WHAT YOU WILL DO:
1) Rewrite the stretch of the forum thread on migrating from web to local from "Maybe this will" through "(Jul 6, 2016)", putting "assist" in place of "help".
2) Using the forum thread on migrating from web to local, explain in one to three sentences why the first poster asks for a tutorial or simple instructions.

*** TEXT PASSAGE ***

# Migrating from Web To Local



## gdfelt (Jan 20, 2016)

I have a godaddy Server that has some MySQL databases and a mix of html/css/javascipt/php. I need to Export it all to a local In-House Dedicated Server that already has Lamp Stack installed. But I have had no luck finding out how to do so. if any one could lead me to a tutorial on how to do such a thing that would be fantastic, or give me some simple instructions would also be great.

"More specifics": I'm using the LAMP stack provided by bitnami.com that has a MySQL server and an Apache 2 here is a link to the stack that is being used: https://bitnami.com/stack/lamp

Feel free to ask specifying questions.

Thank you for replying.


----------



## brent.charlebois (May 8, 2007)

Maybe this will help:

https://www.digitalocean.com/community/tutorials/how-to-migrate-a-mysql-database-between-two-servers


----------



## gexacor (Jul 6, 2016)

gdfelt said:


> I have a godaddy Server that has some MySQL databases and a mix of html/css/javascipt/php. I need to Export it all to a local In-House Dedicated Server that already has Lamp Stack installed. But I have had no luck finding out how to do so. if any one could lead me to a tutorial on how to do such a thing that would be fantastic, or give me some simple instructions would also be great.


You need to backup your local web folder, MySQL databases and then restore them to the new server.

Take a look here for few examples.

It shouldn't be hard if you doesn't have more specifics like custom CGI applications so on.


----------

*** End of TEXT PASSAGE ***
*** DATASET EXTRACT ***

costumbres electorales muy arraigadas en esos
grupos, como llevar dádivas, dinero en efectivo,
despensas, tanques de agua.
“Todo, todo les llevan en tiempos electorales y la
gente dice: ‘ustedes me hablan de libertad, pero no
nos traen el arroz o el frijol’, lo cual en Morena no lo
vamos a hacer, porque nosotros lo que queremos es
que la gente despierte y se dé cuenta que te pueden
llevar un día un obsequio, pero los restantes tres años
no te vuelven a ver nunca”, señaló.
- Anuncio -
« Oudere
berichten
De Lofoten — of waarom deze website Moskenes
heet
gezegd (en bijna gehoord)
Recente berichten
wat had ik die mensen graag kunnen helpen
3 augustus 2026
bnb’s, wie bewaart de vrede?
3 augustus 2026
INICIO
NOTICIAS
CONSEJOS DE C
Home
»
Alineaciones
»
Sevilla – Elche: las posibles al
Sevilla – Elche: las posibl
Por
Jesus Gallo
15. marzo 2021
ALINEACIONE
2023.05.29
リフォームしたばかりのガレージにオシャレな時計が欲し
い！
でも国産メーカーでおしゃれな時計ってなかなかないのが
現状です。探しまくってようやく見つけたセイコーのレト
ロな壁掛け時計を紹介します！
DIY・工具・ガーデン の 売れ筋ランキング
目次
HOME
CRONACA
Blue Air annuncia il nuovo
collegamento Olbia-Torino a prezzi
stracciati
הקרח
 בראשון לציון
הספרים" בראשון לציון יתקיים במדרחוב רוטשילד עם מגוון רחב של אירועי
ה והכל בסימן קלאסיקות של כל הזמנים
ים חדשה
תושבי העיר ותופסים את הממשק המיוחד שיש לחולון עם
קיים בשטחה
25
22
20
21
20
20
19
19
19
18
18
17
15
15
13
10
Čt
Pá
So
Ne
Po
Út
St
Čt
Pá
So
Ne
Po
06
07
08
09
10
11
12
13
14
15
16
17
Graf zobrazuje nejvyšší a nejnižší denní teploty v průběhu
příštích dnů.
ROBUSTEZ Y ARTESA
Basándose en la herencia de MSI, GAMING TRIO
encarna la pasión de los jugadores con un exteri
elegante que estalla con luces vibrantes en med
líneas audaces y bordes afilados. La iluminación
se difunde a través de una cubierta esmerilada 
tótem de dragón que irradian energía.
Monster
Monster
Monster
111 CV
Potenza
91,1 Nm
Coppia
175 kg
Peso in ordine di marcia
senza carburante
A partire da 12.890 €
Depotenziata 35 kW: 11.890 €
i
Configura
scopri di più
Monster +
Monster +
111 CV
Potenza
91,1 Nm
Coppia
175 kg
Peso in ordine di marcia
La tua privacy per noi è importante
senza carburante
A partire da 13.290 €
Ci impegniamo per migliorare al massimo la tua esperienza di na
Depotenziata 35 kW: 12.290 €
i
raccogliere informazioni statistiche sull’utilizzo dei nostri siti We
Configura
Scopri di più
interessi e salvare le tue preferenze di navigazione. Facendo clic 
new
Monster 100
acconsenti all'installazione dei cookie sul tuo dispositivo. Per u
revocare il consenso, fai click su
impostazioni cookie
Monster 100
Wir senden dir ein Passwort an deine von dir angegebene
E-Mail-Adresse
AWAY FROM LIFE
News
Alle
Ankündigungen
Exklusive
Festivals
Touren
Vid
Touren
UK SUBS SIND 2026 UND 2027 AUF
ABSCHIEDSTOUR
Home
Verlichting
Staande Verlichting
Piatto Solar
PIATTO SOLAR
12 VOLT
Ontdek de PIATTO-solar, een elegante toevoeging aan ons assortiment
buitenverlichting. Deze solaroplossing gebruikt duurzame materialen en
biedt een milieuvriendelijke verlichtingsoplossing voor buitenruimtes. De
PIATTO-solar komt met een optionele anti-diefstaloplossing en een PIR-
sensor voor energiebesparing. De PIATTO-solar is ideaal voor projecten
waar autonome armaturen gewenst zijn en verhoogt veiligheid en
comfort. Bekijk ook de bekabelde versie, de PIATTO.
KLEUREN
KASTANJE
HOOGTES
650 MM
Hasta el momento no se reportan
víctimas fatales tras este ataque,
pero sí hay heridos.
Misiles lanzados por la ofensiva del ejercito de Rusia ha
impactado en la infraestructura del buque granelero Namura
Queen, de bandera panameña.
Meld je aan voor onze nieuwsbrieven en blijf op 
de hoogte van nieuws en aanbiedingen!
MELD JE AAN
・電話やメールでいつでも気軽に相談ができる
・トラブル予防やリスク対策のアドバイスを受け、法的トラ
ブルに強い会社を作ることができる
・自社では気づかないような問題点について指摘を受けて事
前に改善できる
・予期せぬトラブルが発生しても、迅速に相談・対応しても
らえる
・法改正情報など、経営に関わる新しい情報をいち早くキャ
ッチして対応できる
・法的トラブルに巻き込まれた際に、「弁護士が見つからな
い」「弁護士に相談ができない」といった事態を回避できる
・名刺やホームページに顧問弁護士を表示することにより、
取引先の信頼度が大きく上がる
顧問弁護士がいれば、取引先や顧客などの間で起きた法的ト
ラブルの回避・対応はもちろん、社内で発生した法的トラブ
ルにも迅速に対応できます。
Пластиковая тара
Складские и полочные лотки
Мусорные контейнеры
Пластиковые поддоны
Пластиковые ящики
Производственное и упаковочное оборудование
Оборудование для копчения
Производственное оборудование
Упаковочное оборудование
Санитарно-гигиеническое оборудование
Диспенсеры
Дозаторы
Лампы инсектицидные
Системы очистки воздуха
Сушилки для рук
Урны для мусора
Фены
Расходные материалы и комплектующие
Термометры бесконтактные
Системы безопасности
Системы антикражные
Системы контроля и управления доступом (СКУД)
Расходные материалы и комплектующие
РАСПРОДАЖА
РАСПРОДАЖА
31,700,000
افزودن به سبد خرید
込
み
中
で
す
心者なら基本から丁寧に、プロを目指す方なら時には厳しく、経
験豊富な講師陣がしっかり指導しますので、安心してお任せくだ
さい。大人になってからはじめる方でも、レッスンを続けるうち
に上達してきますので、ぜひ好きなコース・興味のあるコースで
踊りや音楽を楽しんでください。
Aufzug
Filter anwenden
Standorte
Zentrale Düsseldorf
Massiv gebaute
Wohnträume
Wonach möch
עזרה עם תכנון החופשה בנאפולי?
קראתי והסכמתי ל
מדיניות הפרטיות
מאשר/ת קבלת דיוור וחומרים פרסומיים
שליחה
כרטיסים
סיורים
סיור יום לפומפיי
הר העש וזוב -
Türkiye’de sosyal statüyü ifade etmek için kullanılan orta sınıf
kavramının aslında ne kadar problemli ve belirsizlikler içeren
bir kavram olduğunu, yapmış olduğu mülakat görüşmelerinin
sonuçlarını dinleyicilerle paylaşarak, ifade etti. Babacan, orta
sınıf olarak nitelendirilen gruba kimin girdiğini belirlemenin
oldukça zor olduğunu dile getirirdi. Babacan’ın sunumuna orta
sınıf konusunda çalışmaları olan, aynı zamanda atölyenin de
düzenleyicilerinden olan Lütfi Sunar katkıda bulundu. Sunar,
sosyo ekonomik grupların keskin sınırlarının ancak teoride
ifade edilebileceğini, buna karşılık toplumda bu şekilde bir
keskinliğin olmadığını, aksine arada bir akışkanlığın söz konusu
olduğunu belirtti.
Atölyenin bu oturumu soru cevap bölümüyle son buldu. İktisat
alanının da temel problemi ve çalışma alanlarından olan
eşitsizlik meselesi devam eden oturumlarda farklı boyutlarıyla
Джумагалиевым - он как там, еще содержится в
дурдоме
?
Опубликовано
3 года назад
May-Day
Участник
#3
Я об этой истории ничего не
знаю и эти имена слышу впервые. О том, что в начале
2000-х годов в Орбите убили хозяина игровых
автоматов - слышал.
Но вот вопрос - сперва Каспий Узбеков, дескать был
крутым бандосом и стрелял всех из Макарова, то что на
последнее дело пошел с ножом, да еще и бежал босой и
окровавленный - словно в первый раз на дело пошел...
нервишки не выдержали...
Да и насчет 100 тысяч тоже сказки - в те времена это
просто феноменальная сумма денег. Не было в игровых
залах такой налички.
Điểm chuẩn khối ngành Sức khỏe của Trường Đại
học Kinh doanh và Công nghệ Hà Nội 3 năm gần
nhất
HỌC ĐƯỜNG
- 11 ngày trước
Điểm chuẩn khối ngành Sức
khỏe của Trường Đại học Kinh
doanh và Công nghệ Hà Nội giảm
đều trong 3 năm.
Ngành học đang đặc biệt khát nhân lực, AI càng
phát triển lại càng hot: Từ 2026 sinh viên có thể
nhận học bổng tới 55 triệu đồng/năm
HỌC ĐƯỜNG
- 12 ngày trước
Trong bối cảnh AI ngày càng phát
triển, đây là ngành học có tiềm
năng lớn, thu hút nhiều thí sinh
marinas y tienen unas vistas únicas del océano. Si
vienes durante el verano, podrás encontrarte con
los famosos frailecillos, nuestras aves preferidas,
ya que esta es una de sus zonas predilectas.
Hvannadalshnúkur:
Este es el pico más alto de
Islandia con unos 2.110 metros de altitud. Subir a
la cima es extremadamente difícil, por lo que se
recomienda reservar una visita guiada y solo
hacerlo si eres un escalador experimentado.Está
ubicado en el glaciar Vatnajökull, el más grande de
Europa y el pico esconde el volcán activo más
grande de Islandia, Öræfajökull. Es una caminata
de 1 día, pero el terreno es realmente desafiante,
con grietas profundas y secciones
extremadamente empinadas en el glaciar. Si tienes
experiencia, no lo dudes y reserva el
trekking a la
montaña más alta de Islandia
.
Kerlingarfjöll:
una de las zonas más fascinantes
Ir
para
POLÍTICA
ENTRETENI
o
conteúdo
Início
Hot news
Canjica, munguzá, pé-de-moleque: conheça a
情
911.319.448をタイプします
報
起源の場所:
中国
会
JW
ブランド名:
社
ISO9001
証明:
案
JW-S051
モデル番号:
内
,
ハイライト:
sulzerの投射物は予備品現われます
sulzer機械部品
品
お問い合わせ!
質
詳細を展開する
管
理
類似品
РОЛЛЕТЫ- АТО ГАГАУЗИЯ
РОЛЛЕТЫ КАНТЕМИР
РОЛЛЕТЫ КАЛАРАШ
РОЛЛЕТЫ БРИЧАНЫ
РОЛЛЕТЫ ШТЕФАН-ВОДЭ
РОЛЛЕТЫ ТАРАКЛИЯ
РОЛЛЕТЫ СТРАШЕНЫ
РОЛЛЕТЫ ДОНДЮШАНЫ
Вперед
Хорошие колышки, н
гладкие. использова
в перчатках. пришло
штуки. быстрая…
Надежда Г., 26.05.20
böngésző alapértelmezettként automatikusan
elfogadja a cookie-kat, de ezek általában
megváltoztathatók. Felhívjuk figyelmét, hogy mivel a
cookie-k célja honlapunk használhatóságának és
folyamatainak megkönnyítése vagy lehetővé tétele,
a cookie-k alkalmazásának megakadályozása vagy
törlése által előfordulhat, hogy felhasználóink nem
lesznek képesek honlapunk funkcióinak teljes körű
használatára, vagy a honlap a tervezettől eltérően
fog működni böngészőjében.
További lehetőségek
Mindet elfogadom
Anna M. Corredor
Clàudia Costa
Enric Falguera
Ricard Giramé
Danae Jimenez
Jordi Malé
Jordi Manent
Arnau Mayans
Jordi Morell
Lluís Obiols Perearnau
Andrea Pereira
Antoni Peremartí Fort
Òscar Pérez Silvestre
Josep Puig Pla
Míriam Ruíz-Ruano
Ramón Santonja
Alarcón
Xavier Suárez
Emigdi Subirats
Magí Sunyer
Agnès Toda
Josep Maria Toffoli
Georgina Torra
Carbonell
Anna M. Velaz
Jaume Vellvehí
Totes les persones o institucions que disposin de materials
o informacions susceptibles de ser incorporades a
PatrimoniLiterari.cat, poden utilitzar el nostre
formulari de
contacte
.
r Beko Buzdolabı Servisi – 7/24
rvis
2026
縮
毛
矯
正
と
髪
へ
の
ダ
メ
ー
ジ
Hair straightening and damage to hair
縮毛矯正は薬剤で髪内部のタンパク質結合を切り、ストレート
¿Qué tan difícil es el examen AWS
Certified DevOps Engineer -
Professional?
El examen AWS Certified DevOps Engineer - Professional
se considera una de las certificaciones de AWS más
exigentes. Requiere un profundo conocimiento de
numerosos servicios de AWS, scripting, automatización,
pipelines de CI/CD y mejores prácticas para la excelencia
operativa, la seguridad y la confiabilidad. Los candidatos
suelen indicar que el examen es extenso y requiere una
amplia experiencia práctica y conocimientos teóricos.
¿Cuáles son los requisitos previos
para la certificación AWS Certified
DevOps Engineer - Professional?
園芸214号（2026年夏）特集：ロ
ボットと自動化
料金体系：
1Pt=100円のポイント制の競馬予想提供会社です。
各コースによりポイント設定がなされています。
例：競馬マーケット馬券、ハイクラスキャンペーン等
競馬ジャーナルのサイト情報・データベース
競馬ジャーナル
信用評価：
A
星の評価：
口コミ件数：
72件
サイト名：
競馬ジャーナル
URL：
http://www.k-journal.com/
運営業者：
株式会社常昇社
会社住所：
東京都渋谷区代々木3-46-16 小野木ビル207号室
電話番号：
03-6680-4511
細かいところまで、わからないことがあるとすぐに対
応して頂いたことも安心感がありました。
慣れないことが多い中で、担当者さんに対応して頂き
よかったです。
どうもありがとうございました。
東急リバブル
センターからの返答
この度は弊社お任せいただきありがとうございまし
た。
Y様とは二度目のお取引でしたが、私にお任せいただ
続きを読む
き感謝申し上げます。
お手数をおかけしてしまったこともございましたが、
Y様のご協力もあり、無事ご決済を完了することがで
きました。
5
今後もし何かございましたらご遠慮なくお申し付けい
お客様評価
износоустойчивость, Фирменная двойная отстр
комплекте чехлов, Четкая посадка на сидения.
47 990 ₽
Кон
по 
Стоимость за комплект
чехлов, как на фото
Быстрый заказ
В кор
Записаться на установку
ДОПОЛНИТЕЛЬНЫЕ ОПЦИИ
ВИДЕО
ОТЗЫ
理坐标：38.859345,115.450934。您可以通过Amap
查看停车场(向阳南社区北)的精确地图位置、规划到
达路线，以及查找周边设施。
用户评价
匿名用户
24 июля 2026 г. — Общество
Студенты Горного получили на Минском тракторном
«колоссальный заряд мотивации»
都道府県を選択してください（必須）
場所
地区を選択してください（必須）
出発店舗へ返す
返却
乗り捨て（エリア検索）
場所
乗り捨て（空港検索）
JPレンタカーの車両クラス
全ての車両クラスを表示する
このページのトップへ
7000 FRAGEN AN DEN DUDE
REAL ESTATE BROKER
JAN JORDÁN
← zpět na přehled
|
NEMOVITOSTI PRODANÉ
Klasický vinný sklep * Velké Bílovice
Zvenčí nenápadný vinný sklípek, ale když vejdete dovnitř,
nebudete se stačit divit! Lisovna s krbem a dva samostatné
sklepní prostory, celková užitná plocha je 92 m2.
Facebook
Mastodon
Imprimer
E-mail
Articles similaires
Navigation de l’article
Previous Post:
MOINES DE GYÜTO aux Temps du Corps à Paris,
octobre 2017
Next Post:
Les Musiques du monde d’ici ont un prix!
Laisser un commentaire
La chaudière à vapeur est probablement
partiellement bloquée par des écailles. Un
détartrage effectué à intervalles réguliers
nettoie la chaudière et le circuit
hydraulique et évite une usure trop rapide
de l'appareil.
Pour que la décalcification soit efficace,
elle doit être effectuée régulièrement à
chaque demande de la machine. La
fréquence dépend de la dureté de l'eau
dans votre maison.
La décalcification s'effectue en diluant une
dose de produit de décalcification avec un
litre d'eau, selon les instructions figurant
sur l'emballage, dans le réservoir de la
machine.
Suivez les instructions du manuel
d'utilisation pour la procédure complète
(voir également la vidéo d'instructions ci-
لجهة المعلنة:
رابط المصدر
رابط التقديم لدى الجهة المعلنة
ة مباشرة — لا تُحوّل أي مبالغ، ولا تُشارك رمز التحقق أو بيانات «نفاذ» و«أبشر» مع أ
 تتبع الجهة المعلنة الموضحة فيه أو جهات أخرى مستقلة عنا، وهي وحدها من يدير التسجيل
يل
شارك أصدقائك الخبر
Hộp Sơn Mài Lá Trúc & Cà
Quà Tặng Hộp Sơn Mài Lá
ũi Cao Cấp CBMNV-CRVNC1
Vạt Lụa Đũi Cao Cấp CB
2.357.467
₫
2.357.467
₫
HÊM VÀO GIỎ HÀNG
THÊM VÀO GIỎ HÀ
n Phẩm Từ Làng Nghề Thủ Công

*** End of DATASET EXTRACT ***

ANSWERS FOR EACH ITEM:
1)
Maybe this will assist:

https://www.digitalocean.com/community/tutorials/how-to-migrate-a-mysql-database-between-two-servers


----------



## gexacor (Jul 6, 2016)

2) The poster needs to export the MySQL databases and site files from a GoDaddy server to a local in-house dedicated server that already has a LAMP stack. They have had no luck finding out how to do it.